Dr. Fleming, Mr. Cadfael,  and now Mr. Navrozov in recent posts have opened a fruitful discussion of the American tendency to debase the language with prettified terms in order to disguise reality and enforce conformity of thought. Actually this is nothing new and is in part a product of what our two most penetrating foreign observers, Tocqueville and Solzhenitsyn, identified as the predominant American passion for respectability and conformity. Respectability is achieved, so it is thought, by exhibiting a shallow but pretentious learning, the pseudo-intellectualism that is the fatal curse of American public discourse, far more so than outright lies. Two things that characterize honest speech have been missing a long time from such discourse—genuine learning and common sense.

James Fenimore Cooper, in his Littlepage Manuscripts, imagines the sad fate of a little town in New York. The original sturdy, plain-speaking Dutch settlers had called it “Satanstoe” after a familiar geographic feature. Then newcomers from Connecticut swarmed in and insisted on changing the name to a respectable “Dibbleton.” As a famous New Englander was later to remark, “the business of America is business,” and who wants to do business in a place named Satanstoe?  

Another Connecticut contribution to American culture was Noah Webster and his “American Dictionary.” It was not an American dictionary but a New England attempt to impose its own style on other Americans. Previously, Americans spelled with gentlemanly  freedom. Webster wanted to establish a standard of usage that would  show its user to be respectably educated. In the process he tried to abolish some familiar English spellings which he considered inefficient.
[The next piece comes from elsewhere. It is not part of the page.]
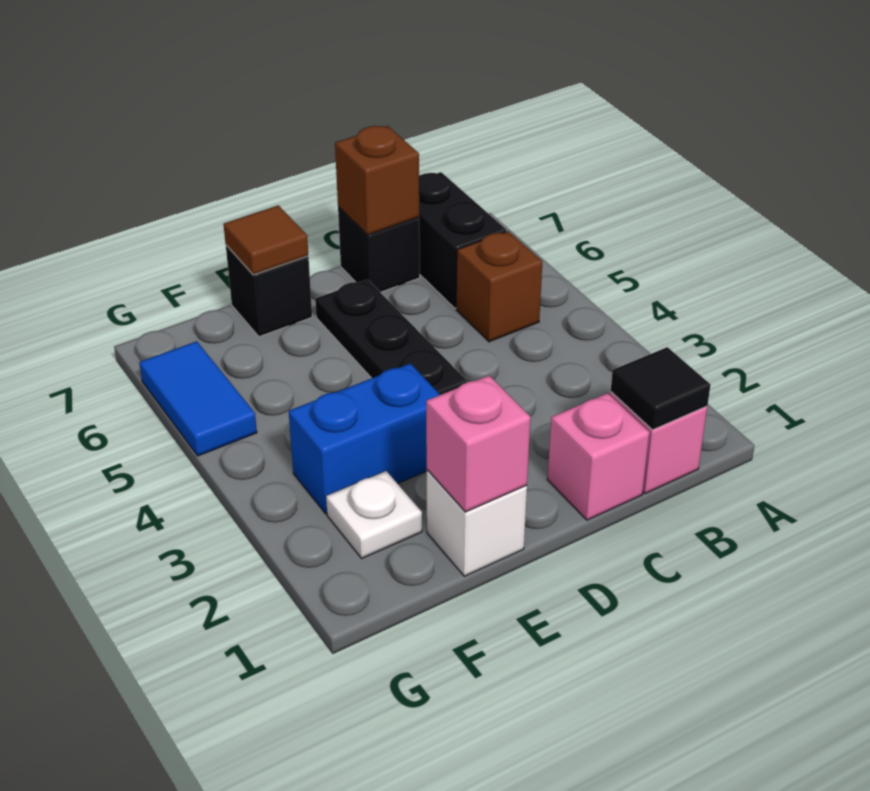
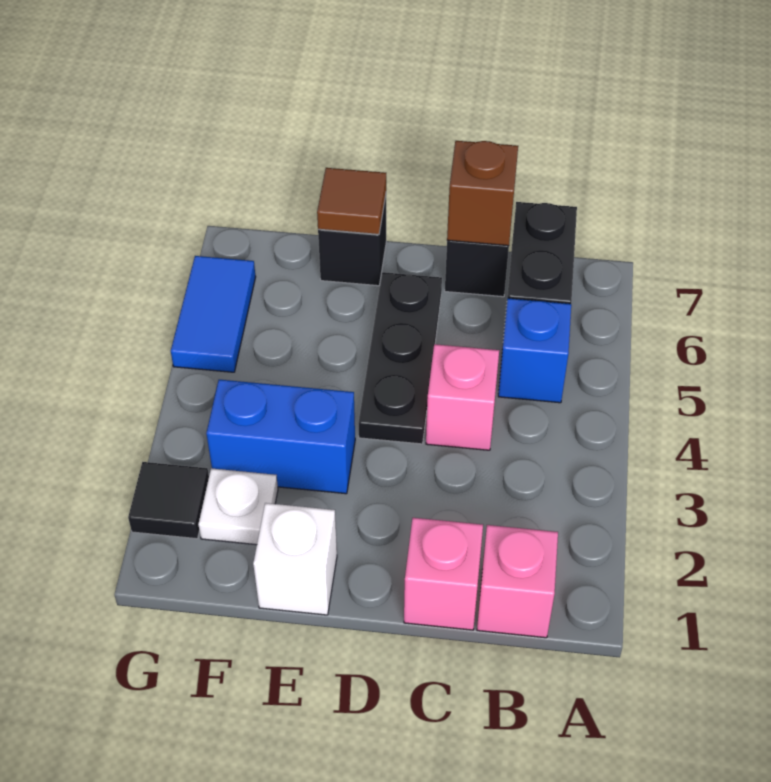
black tile B1 level 2 -> black tile G2 level 1
brown brick B5 level 1 -> blue brick B5 level 1
pink brick E1 level 2 -> pink brick C4 level 1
It is not at all widely known, but in fact everybody except New Englanders ignored Webster until after 1865.  

Perhaps I can put some of my wasted idleness in studying movies to work and  contribute some examples to this discussion, taken from  sales advertisements for various films.

And ad for “The Lost Battalion,” based on a real World War I incident, tells us that the Germans “brutally attacked” Americans. Apparently American attacks are not “brutal” and those mean old Germans just don’t know how to behave in war. Americans are good and should never be attacked “brutally.”

The film “Alvarez Kelly” is a fiction account of a real incident in which a small group of Confederate cavalrymen rustled a large herd of beef cattle from Grant’s army in order to feed the under-nourished Army of Northern Virginia. In the ad the Confederate commander in the raid is called “a sadistic Confederate general.” As played by Richard Widmark, the character is tough and dedicated, but cannot be called “sadistic.” But in the minds of the little twits from Haverford and Vassar who write these things, Confederate generals are always “sadistic.” The real person in the case was General Thomas Lafayette Rosser, who, after his Confederate service, settled in Minnesota where he became an popular citizen. He served as a U.S. consul in Canada and volunteered for service in the Spanish-American War. I wonder how Minnesota could tolerate such a sadist?

Then there is the PBS production of a “Prince Among Slaves.” We are told that this  African prince endured “40 years of imprisonment on a Mississippi plantation.” It is  very hard for people today, who have, as Grandad used to say, been educated beyond their intelligence, to understand, but an antebellum Southern plantation was not a prison. There was no barbed wire to keep people in, no armed guards, no watch-towers,  not even very many locks. Certainly many fewer locks and guards than those that affluent liberals cower behind these days. Has this hack never been to Mount Vernon or Monticello?

The concept of an African “prince” seems a little dubious also, designed to suggest that Africans enjoyed regimes of European-style legitimate monarchy. But African rulers were spectacularly polygamous and nobody could keep up with who were the legitimate “princes.” The ruler was generally the last survivor of a bloodbath and someone who was away for 40 years was not a likely contender.

Perhaps some day somebody will pay for what Americans have done to debase the magnificent language which they inherited. Meanwhile, a people who use weasel words to evade the truth are bound sooner or later to have an unpleasant encounter with reality.